We’ve just got to hope the polling stays strong.
Interesting. He also makes my own point that this could be a genuine issue for her if the GOP had been doing something other than obstructing Obama over the past few years.
Daniel Larison reads Hillary Clinton’s book and finds that she learned nothing from the Iraq war and still presents as the liberal hawk she was before. However:
Like so many other Democratic hawks, Clinton has discovered that she can avoid revisiting any earlier assumptions about U.S. foreign policy or her views about the U.S. role in the world as long as she disavows past support for the Iraq war. So she does the bare minimum to adapt to the changes in her party and in the country while retaining the same bad hawkish and conventional instincts that led her to support the invasion in 2002. Clinton hasn’t learned anything important from getting the Iraq vote wrong, and we have every reason to expect that her future foreign policy decisions would be marred by the same hawkish mistakes that have characterized her record up until now.
What does this mean? It means that if you are ready for the US to stand down on its world policeman role, you need to insist on answers to questions that might illuminate that from her. Because this is apparently what you’ll be hearing:
“I had this sense that I had voted for it, and we had all these young men and women over there, and it was a terrible battle environment,” Clinton said. “I knew some of the young people who were there and I was very close to one Marine lieutenant who lead a mixed platoon of Americans and Iraqis in the first battle for Fallujah.”
“So I felt like I couldn’t break faith with them,” she continued. “Maybe that doesn’t make sense to anybody else but me, but that’s how I felt about it.

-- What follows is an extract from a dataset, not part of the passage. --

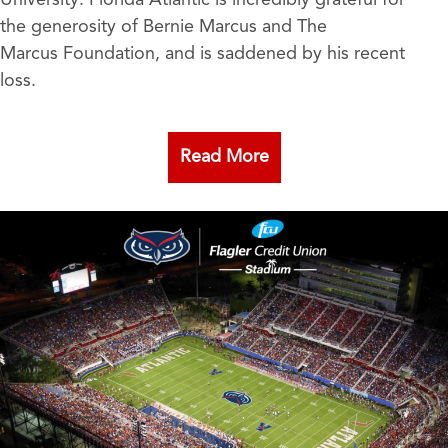
University. Florida Atlantic is incredibly grateful for
the generosity of Bernie Marcus and The
Marcus Foundation, and is saddened by his recent
loss.
Read More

So I kept temporizing and I kept avoiding saying it because I didn’t want there to be any feeling that I was backing off or undercutting my support for this very difficult mission in Iraq.”

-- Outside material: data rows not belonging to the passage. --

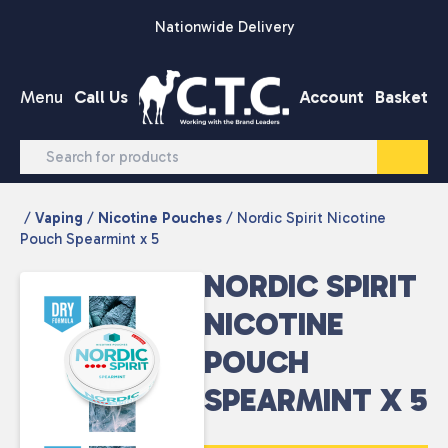
Skip to content
Nationwide Delivery
Menu
Call Us
Account
Basket
/
Vaping
/
Nicotine Pouches
/ Nordic Spirit Nicotine
Pouch Spearmint x 5
NORDIC SPIRIT
NICOTINE
POUCH
SPEARMINT X 5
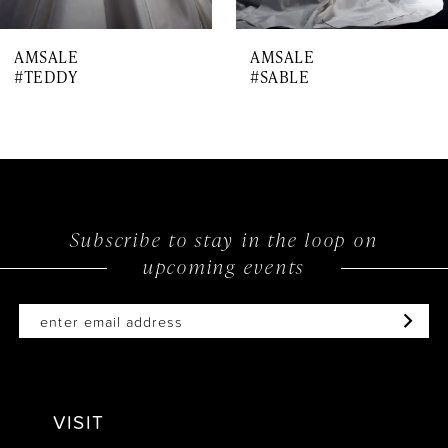
7
AMSALE
AMSALE
8
#TEDDY
#SABLE
9
Subscribe to stay in the loop on
upcoming events
VISIT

Charming, but what about the faith she broke with the people who opposed this thing?
Then there’s the double standard, which I suppose we’ve got another few years to listen to. Media Matters asks why the press went crazy in characterizing Hillary Clinton as “testy” or listing gaffes that weren’t when Chris Christie famously and routinely berates everyone in front of him with nary a “testy” peep from the press:
But apparently she was supposed to roll over. Because by standing up for herself (while never raising her voice), Clinton was breathlessly tagged as combative and unnerved in the wake of a mildly contentious back-and-forth:
Instapundit called her “testy,” as did MSNBC, and New York Magazine does, too, also writing that “Hillary won’t say she evolved on gay marriage.” The Wall Street Journal also picks up the “testy” line, while the New York Daily News prefers “lashes out” in a “tense” interview. Mediaite says she “snaps” at NPR’s interviewer. Oh, and Politico prefers “testy.”

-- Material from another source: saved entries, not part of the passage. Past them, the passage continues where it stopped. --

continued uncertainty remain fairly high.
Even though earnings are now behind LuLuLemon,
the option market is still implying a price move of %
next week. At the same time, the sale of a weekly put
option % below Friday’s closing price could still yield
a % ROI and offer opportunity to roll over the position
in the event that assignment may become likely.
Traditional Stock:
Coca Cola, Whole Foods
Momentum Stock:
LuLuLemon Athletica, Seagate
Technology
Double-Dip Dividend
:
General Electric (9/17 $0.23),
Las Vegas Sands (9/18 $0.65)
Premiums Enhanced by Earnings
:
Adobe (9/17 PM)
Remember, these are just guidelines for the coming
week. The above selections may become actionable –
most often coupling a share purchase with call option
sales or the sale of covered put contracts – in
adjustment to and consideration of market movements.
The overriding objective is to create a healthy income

The media message to Clinton was clear last week: You can’t lose your cool when dealing with the press. You can’t try to intimidate reporters. And you certainly can’t try to bluster them off tough questions. Those are the guidelines established for Clinton if she plans to run to become the country’s first woman president.
Who is allowed to do all those things? Chris Christie, for one.
Prior to the eruption of his lane-closing controversy in January, the Republican governor of New Jersey and presidential hopeful had spent four years basking in the Beltway media glow specifically because of his eagerness to unleash combative, insulting bromides, including some against the press. It showed he was authentic!
It’s going to be interesting, that’s for sure.